* _Directive_
Quote every line of text in the data below word for word, leaving out the pictures.

* _Stored data_
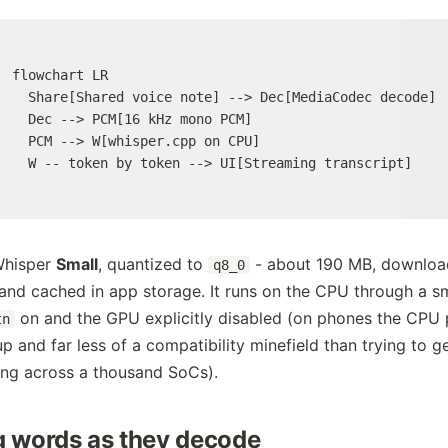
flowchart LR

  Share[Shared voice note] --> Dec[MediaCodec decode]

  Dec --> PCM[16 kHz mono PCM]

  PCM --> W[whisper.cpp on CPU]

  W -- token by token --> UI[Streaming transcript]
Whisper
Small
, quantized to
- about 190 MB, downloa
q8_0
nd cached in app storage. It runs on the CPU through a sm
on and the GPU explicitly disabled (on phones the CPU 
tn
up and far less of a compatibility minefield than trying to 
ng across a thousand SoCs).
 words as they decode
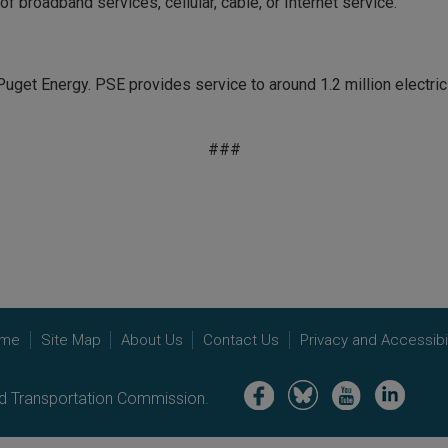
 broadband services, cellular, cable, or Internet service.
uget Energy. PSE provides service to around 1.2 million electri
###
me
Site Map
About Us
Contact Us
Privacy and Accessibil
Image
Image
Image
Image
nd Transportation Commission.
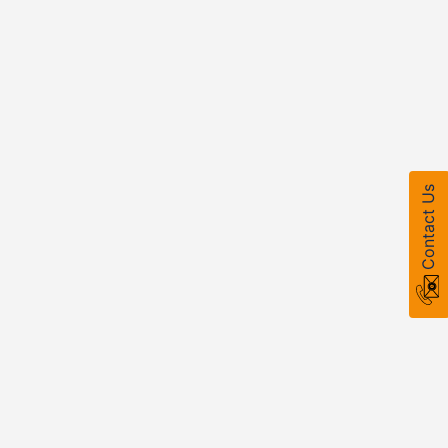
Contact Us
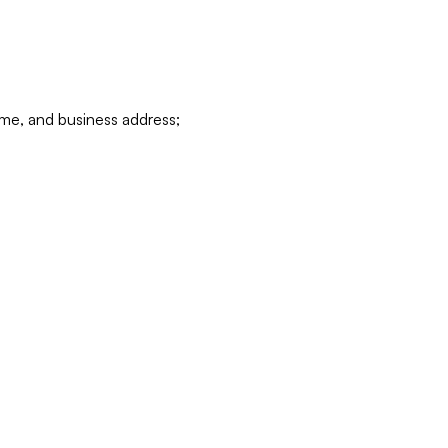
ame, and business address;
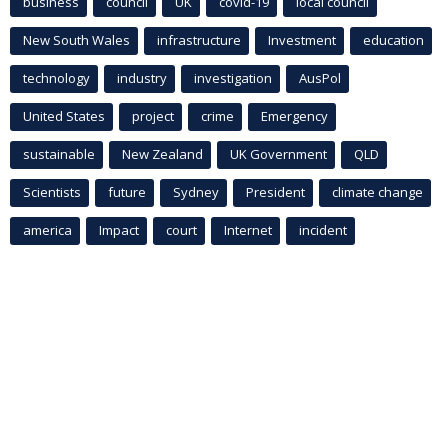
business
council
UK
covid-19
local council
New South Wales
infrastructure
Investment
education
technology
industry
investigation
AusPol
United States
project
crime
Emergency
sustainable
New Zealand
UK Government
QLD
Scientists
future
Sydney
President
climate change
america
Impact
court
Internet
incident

* _Solved problem_
flowchart LR

  Share[Shared voice note] --> Dec[MediaCodec decode]

  Dec --> PCM[16 kHz mono PCM]

  PCM --> W[whisper.cpp on CPU]

  W -- token by token --> UI[Streaming transcript]
Whisper
Small
, quantized to
- about 190 MB, downloa
q8_0
nd cached in app storage. It runs on the CPU through a sm
on and the GPU explicitly disabled (on phones the CPU 
tn
up and far less of a compatibility minefield than trying to 
ng across a thousand SoCs).
 words as they decode
 broadband services, cellular, cable, or Internet service.
uget Energy. PSE provides service to around 1.2 million electri
###
me
Site Map
About Us
Contact Us
Privacy and Accessibil
Image
Image
Image
Image
nd Transportation Commission.
Contact Us
ame, and business address;
business
council
UK
covid-19
local council
New South Wales
infrastructure
Investment
education
technology
industry
investigation
AusPol
United States
project
crime
Emergency
sustainable
New Zealand
UK Government
QLD
Scientists
future
Sydney
President
climate change
america
Impact
court
Internet
incident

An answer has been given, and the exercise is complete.